Excerpts from a dataset
= Beginning of Section =

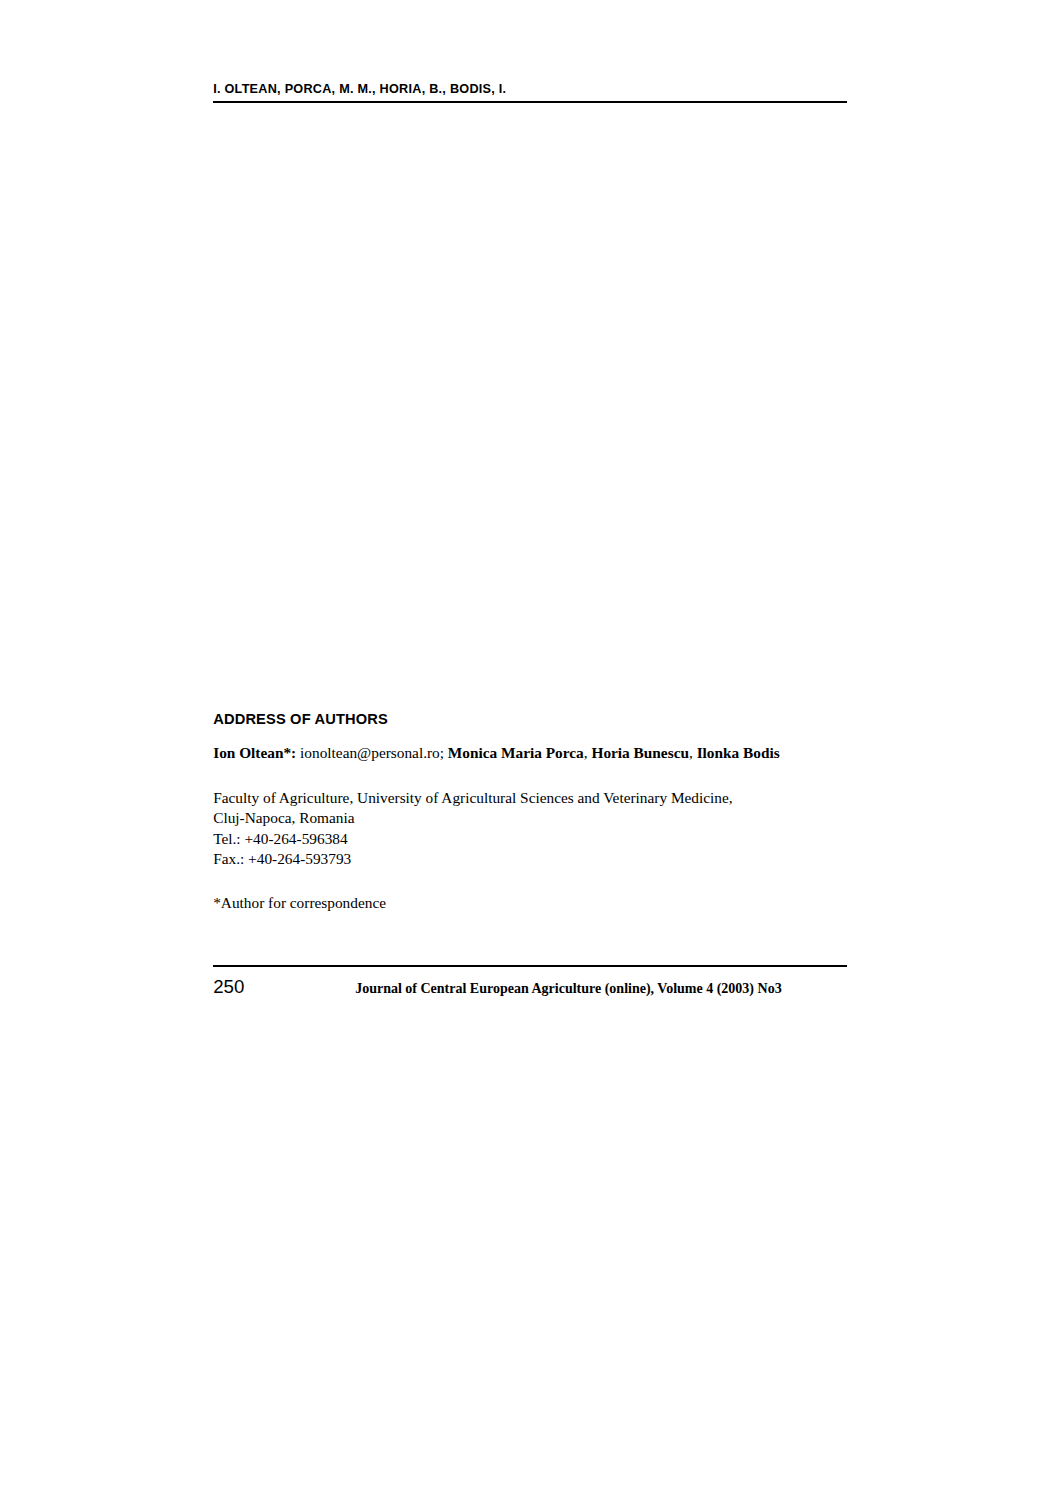I. OLTEAN, PORCA, M. M., HORIA, B., BODIS, I.
ADDRESS OF AUTHORS
Ion Oltean*: ionoltean@personal.ro; Monica Maria Porca, Horia Bunescu, Ilonka Bodis
Faculty of Agriculture, University of Agricultural Sciences and Veterinary Medicine,
Cluj-Napoca, Romania
Tel.: +40-264-596384
Fax.: +40-264-593793
*Author for correspondence
250
Journal of Central European Agriculture (online), Volume 4 (2003) No3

= End of Section =

Assigned task
Find and copy each line above that includes the string "Agriculture".

Answer space
Faculty of Agriculture, University of Agricultural Sciences and Veterinary Medicine,
Journal of Central European Agriculture (online), Volume 4 (2003) No3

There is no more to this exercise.